Dull and monotonous in color, there are, however, certain elements of picturesqueness in this lower zone. Its oak-clad hills wander out into the great, plain-like coast promontories, enclosing yellow or, in spring-time, green bays of prairie. The hill-forms are rounded, or stretch in long, longitudinal ridges, broken across by the river cañons. Above this zone of red earth, softly modelled undulations, and dull, grayish groves, with a chain of mining towns, dotted ranches and vineyards, rise the swelling middle heights of the Sierras, a broad, billowy plateau cut by sharp, sudden cañons, and sweeping up, with its dark, superb growth of coniferous forest to the feet of the summit-peaks.

For a breadth of forty miles, all along the chain, is spread this continuous belt of pines. From Walker’s Pass to Sitka one may ride through an unbroken forest, and will find its character and aspect vary constantly in strict accordance with the laws of altitude and moisture, each of the several species of coniferous trees taking its position with an almost mathematical precision. Where low gaps in the Coast Range give free access to the western wind, there the forest sweeps downward and encamps upon the foot-hills, and, continuing northward, it advances toward the coast, securing for itself over this whole distance about the same physical conditions; so that a tree which finds itself at home on the shore of Puget’s Sound, in the latitude of Middle California has climbed the Sierras to a height of six thousand feet, finding there its normal requirements of damp, cool air. As if to economize the whole surface of the Sierra, the forest is mainly made up of twelve species of coniferæ, each having its own definitely circumscribed limits of temperature, and yet being able successively to occupy the whole middle Sierra up to the foot of the perpetual snow. The average range in altitude of each species is about twenty-five hundred feet, so that you pass imperceptibly from the zone of one species into that of the next. Frequently three or four are commingled, their varied habit, characteristic foliage, and richly colored trunks uniting to make the most stately of forests.
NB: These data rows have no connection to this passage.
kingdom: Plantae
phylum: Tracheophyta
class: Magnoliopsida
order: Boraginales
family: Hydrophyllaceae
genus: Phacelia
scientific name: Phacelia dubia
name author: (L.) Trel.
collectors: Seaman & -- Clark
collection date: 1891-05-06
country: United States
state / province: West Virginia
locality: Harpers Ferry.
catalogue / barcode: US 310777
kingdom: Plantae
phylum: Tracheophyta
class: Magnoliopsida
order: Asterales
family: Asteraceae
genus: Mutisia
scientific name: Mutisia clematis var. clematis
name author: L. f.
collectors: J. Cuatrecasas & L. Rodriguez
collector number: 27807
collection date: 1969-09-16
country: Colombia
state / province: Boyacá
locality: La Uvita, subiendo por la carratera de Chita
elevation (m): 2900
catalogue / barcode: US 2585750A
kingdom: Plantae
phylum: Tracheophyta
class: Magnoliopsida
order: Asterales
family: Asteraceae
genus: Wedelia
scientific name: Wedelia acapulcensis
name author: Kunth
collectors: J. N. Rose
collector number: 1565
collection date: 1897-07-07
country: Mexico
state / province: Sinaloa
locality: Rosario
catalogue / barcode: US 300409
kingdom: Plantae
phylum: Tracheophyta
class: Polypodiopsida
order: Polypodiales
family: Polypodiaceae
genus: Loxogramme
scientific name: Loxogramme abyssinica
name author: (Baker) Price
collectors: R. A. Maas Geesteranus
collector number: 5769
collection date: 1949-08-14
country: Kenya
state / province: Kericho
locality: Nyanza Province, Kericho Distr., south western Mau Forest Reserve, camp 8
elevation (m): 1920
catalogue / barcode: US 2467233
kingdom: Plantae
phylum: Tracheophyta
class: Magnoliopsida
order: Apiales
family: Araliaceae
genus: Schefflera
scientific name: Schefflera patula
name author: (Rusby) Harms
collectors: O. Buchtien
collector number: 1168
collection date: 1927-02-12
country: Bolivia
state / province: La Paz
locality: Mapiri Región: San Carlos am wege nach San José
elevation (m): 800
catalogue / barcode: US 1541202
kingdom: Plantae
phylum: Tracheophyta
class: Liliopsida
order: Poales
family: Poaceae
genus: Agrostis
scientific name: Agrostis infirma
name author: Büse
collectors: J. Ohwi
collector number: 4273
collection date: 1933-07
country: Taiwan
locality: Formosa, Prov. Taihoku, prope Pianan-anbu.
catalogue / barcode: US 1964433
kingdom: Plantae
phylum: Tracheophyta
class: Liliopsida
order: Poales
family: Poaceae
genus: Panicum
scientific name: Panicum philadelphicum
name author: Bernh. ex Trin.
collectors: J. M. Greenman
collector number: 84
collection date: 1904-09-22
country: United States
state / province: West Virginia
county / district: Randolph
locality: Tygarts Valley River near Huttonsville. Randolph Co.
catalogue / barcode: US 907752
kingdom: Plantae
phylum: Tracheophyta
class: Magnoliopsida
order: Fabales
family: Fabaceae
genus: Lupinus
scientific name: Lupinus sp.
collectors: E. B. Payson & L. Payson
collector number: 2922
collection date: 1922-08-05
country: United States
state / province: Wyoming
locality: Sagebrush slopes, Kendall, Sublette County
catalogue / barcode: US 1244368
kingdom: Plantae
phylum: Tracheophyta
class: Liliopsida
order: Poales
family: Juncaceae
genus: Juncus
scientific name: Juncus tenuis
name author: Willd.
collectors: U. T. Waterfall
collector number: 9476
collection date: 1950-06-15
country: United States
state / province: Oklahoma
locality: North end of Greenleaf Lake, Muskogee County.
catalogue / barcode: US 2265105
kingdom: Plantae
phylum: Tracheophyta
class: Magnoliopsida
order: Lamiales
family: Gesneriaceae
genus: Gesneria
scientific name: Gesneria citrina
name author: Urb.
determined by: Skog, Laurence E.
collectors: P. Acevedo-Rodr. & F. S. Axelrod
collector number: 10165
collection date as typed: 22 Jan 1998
In the centre of the coniferous belt is assembled the most remarkable family of trees. Those which approach the perpetual snow are imperfect, gnarled, storm-bent; full of character and suggestion, but lacking the symmetry, the rich, living green, and the great size of their lower neighbors. In the other extreme of the pine-belt, growing side by side with foothill oaks, is an equally imperfect species, which, although attaining a very great size, still has the air of an abnormal tree. The conditions of drought on the one hand, and rigorous storms on the other, injure and blast alike, while the more verdant centre, furnishing the finest conditions, produces a forest whose profusion and grandeur fill the traveller with the liveliest admiration.

Toward the south the growth of the forest is more open and grove-like, the individual trees becoming proportionally larger and reaching their highest development. Northward its density increases, to the injury of individual pines, until the branches finally interlock, and at last on the shores of British Columbia the trunks are so densely assembled that a dead tree is held in its upright position by the arms of its fellows.